Brief: Convert the lines from the one with "Neben der gerade" up to and including the one with "Beispiel einige Wertpapiere" into a numbered list, leaving out blank lines.

(Page-level text extractions)
——————

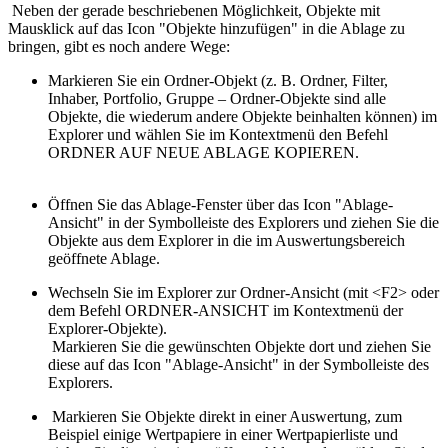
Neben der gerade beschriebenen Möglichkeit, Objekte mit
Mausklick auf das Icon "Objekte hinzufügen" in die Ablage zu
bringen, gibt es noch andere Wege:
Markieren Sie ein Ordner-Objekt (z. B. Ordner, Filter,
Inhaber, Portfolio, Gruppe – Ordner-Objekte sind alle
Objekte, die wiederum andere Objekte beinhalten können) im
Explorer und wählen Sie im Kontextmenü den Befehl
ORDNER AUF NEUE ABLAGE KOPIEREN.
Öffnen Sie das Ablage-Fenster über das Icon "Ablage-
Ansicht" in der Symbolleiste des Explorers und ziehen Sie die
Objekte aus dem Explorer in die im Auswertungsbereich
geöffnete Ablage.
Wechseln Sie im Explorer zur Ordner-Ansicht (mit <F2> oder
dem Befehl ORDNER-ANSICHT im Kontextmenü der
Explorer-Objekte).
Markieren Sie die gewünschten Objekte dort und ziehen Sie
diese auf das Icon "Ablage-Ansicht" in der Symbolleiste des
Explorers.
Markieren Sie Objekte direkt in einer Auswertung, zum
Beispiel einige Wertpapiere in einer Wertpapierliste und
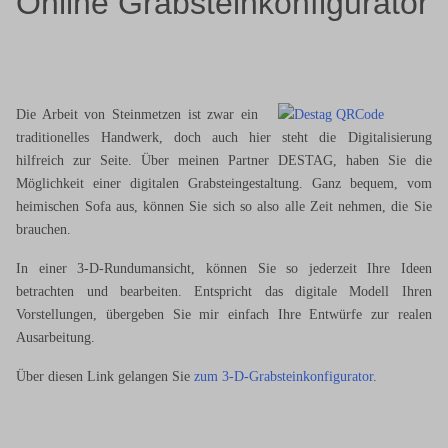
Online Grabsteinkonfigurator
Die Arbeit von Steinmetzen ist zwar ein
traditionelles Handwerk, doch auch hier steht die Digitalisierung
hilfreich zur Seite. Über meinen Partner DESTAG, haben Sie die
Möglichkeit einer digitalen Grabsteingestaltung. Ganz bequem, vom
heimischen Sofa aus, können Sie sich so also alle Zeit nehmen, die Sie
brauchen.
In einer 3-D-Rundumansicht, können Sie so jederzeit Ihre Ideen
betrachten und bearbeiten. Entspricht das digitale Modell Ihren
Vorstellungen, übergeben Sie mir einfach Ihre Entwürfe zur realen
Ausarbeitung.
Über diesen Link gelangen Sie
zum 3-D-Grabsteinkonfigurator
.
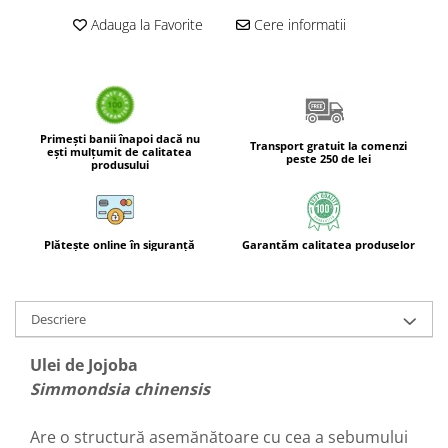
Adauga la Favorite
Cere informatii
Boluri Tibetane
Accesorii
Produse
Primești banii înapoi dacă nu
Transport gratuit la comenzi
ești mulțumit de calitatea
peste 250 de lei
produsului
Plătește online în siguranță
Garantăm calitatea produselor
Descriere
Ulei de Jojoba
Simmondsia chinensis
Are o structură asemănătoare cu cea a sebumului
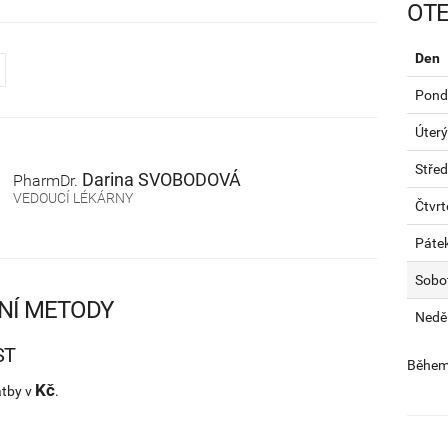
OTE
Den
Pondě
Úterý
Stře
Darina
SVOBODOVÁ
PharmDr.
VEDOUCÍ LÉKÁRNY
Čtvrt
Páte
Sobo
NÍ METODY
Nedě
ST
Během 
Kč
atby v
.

——————

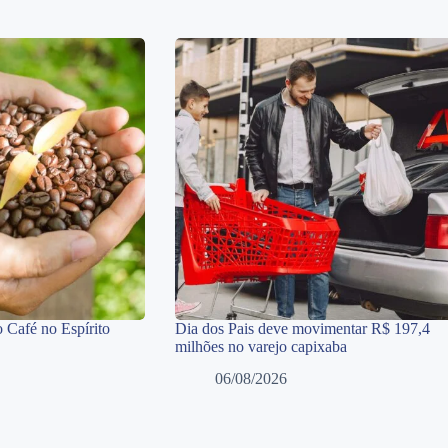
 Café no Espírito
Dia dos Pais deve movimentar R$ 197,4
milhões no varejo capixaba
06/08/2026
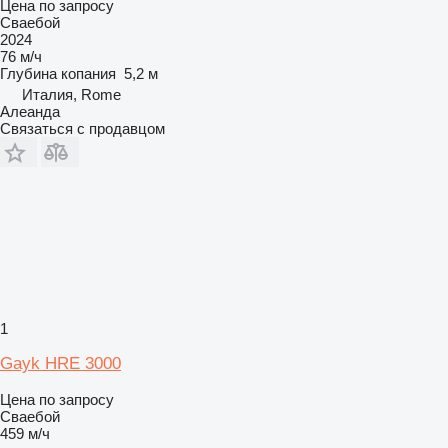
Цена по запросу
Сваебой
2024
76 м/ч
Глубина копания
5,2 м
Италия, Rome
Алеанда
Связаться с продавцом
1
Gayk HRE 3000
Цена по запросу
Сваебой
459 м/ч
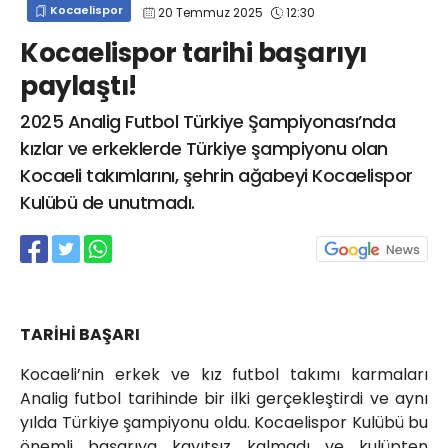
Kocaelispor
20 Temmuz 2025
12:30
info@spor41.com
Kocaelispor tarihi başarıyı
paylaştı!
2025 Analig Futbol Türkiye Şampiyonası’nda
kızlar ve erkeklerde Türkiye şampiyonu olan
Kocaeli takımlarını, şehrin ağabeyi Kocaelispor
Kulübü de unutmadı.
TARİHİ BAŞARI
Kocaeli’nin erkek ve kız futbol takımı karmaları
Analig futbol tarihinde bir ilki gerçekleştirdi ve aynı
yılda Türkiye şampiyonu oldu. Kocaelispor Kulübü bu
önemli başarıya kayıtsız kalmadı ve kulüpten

——————

Result below:
1. Neben der gerade beschriebenen Möglichkeit, Objekte mit
2. Mausklick auf das Icon "Objekte hinzufügen" in die Ablage zu
3. bringen, gibt es noch andere Wege:
4. Markieren Sie ein Ordner-Objekt (z. B. Ordner, Filter,
5. Inhaber, Portfolio, Gruppe – Ordner-Objekte sind alle
6. Objekte, die wiederum andere Objekte beinhalten können) im
7. Explorer und wählen Sie im Kontextmenü den Befehl
8. ORDNER AUF NEUE ABLAGE KOPIEREN.
9. Öffnen Sie das Ablage-Fenster über das Icon "Ablage-
10. Ansicht" in der Symbolleiste des Explorers und ziehen Sie die
11. Objekte aus dem Explorer in die im Auswertungsbereich
12. geöffnete Ablage.
13. Wechseln Sie im Explorer zur Ordner-Ansicht (mit <F2> oder
14. dem Befehl ORDNER-ANSICHT im Kontextmenü der
15. Explorer-Objekte).
16. Markieren Sie die gewünschten Objekte dort und ziehen Sie
17. diese auf das Icon "Ablage-Ansicht" in der Symbolleiste des
18. Explorers.
19. Markieren Sie Objekte direkt in einer Auswertung, zum
20. Beispiel einige Wertpapiere in einer Wertpapierliste und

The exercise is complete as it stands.